With their continual resistance to the prevailing discourse, the populace is sabotaging the system. Reflexively, they know their oppression - and they will not bow. The cost is too high and therefore they will not yield. As Berger puts it neatly, "For a moment we see ourselves as puppets indeed. But then we grasp a decisive difference between the puppet theatre and our own drama. Unlike the puppets, we have the possibility of stopping in our movements, looking up and perceiving the machinery by which we have been moved. In this act lies the first step towards freedom." (1963)
1. Rodan, Garry (ed.) Singapore changes guard: social, political and economic directions in the 1990s Melbourne: Longman Cheshire; New York: St. Martin's Press, c1993
2. Chua, Beng Huat Communitarian ideology and democracy
in Singapore London;
New York: Routledge, 1995.
3. Stevens, Sharon (ed.) Children and the politics of culture Princeton, N.J.: Princeton University Press, c1995
4. Foucault, Michel The Archaeology of Knowledge Trans. A.M. Sheridan Smith. London: Tavostock, 1972.

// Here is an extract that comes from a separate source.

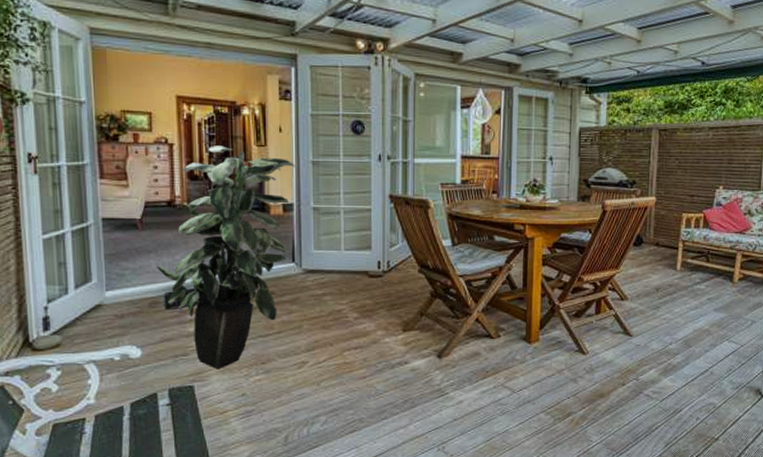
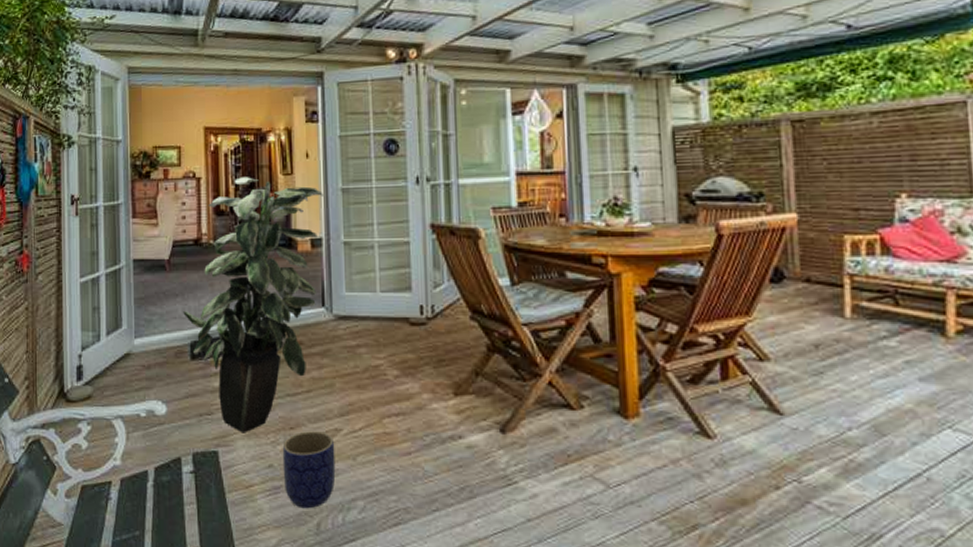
planter: none [254,364,302,426] -> present [282,431,336,509]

5. The Great Baby Debate - Too loud, too little, too late? The Straits Times (Singapore) 22 September 2000.
6. Lasch, Christopher. Haven in a heartless world: the family besieged N.Y.: Basic Books, c1977.
7. Berger, Peter L. Invitation to sociology; a humanistic perspective. Garden City, N.Y.: Doubleday, 1963.
8. Bailey, Frederick G. The kingdom of individuals: an essay on self-respect and social obligation. Ithaca: Cornell University Press, 1993.